Requirement:
Print every line of the items below verbatim, in their original order.

[Given information]

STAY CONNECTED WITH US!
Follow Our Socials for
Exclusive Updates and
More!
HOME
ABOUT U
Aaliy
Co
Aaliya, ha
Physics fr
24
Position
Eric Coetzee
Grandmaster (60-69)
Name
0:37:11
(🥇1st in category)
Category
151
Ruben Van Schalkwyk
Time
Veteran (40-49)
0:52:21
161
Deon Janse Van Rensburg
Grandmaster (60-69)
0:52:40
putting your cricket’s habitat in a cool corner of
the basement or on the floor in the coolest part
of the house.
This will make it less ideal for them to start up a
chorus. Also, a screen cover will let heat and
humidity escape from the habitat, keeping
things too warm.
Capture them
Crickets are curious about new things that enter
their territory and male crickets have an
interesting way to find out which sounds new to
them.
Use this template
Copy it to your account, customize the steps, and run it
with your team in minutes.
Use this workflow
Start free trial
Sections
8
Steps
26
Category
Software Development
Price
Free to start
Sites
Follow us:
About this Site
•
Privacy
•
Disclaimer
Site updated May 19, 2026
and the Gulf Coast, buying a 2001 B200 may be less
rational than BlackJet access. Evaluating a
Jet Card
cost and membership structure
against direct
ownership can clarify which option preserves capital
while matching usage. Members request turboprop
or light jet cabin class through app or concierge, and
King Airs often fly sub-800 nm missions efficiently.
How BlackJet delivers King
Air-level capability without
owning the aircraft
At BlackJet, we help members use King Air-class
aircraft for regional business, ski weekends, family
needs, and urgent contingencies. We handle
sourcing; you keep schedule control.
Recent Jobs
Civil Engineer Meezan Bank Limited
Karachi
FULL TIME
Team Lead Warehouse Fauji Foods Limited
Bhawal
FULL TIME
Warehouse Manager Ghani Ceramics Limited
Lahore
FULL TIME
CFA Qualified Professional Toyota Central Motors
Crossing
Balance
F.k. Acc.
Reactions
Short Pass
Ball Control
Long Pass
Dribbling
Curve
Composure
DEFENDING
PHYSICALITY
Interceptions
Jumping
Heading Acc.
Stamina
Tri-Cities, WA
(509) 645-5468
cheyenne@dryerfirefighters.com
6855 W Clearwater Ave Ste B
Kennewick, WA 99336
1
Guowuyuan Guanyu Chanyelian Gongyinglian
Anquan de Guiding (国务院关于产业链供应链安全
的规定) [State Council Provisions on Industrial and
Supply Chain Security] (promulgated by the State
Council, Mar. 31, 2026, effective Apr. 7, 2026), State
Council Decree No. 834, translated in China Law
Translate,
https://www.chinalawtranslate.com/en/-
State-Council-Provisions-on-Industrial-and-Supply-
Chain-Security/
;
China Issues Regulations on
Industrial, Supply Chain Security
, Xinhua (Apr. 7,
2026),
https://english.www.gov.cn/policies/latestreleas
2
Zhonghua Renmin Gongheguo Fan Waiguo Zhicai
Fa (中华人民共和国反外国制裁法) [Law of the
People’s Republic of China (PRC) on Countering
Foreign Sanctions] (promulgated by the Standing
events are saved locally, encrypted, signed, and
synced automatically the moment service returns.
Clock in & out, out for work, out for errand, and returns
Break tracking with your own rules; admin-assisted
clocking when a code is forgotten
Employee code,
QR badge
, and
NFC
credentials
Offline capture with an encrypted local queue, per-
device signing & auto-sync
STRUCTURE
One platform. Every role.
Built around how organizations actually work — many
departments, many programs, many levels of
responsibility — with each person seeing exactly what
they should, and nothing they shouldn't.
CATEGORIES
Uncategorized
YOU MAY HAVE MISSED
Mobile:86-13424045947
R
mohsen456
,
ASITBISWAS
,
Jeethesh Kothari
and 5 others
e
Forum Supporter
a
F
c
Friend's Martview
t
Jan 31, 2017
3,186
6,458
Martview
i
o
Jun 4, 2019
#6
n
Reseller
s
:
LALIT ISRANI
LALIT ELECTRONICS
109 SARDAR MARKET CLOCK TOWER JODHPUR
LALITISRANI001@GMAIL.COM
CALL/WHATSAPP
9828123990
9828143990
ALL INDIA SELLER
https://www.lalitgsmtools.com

[/Given information]

Solved exercise:
STAY CONNECTED WITH US!
Follow Our Socials for
Exclusive Updates and
More!
HOME
ABOUT U
Aaliy
Co
Aaliya, ha
Physics fr
24
Position
Eric Coetzee
Grandmaster (60-69)
Name
0:37:11
(🥇1st in category)
Category
151
Ruben Van Schalkwyk
Time
Veteran (40-49)
0:52:21
161
Deon Janse Van Rensburg
Grandmaster (60-69)
0:52:40
putting your cricket’s habitat in a cool corner of
the basement or on the floor in the coolest part
of the house.
This will make it less ideal for them to start up a
chorus. Also, a screen cover will let heat and
humidity escape from the habitat, keeping
things too warm.
Capture them
Crickets are curious about new things that enter
their territory and male crickets have an
interesting way to find out which sounds new to
them.
Use this template
Copy it to your account, customize the steps, and run it
with your team in minutes.
Use this workflow
Start free trial
Sections
8
Steps
26
Category
Software Development
Price
Free to start
Sites
Follow us:
About this Site
•
Privacy
•
Disclaimer
Site updated May 19, 2026
and the Gulf Coast, buying a 2001 B200 may be less
rational than BlackJet access. Evaluating a
Jet Card
cost and membership structure
against direct
ownership can clarify which option preserves capital
while matching usage. Members request turboprop
or light jet cabin class through app or concierge, and
King Airs often fly sub-800 nm missions efficiently.
How BlackJet delivers King
Air-level capability without
owning the aircraft
At BlackJet, we help members use King Air-class
aircraft for regional business, ski weekends, family
needs, and urgent contingencies. We handle
sourcing; you keep schedule control.
Recent Jobs
Civil Engineer Meezan Bank Limited
Karachi
FULL TIME
Team Lead Warehouse Fauji Foods Limited
Bhawal
FULL TIME
Warehouse Manager Ghani Ceramics Limited
Lahore
FULL TIME
CFA Qualified Professional Toyota Central Motors
Crossing
Balance
F.k. Acc.
Reactions
Short Pass
Ball Control
Long Pass
Dribbling
Curve
Composure
DEFENDING
PHYSICALITY
Interceptions
Jumping
Heading Acc.
Stamina
Tri-Cities, WA
(509) 645-5468
cheyenne@dryerfirefighters.com
6855 W Clearwater Ave Ste B
Kennewick, WA 99336
1
Guowuyuan Guanyu Chanyelian Gongyinglian
Anquan de Guiding (国务院关于产业链供应链安全
的规定) [State Council Provisions on Industrial and
Supply Chain Security] (promulgated by the State
Council, Mar. 31, 2026, effective Apr. 7, 2026), State
Council Decree No. 834, translated in China Law
Translate,
https://www.chinalawtranslate.com/en/-
State-Council-Provisions-on-Industrial-and-Supply-
Chain-Security/
;
China Issues Regulations on
Industrial, Supply Chain Security
, Xinhua (Apr. 7,
2026),
https://english.www.gov.cn/policies/latestreleas
2
Zhonghua Renmin Gongheguo Fan Waiguo Zhicai
Fa (中华人民共和国反外国制裁法) [Law of the
People’s Republic of China (PRC) on Countering
Foreign Sanctions] (promulgated by the Standing
events are saved locally, encrypted, signed, and
synced automatically the moment service returns.
Clock in & out, out for work, out for errand, and returns
Break tracking with your own rules; admin-assisted
clocking when a code is forgotten
Employee code,
QR badge
, and
NFC
credentials
Offline capture with an encrypted local queue, per-
device signing & auto-sync
STRUCTURE
One platform. Every role.
Built around how organizations actually work — many
departments, many programs, many levels of
responsibility — with each person seeing exactly what
they should, and nothing they shouldn't.
CATEGORIES
Uncategorized
YOU MAY HAVE MISSED
Mobile:86-13424045947
R
mohsen456
,
ASITBISWAS
,
Jeethesh Kothari
and 5 others
e
Forum Supporter
a
F
c
Friend's Martview
t
Jan 31, 2017
3,186
6,458
Martview
i
o
Jun 4, 2019
#6
n
Reseller
s
:
LALIT ISRANI
LALIT ELECTRONICS
109 SARDAR MARKET CLOCK TOWER JODHPUR
LALITISRANI001@GMAIL.COM
CALL/WHATSAPP
9828123990
9828143990
ALL INDIA SELLER
https://www.lalitgsmtools.com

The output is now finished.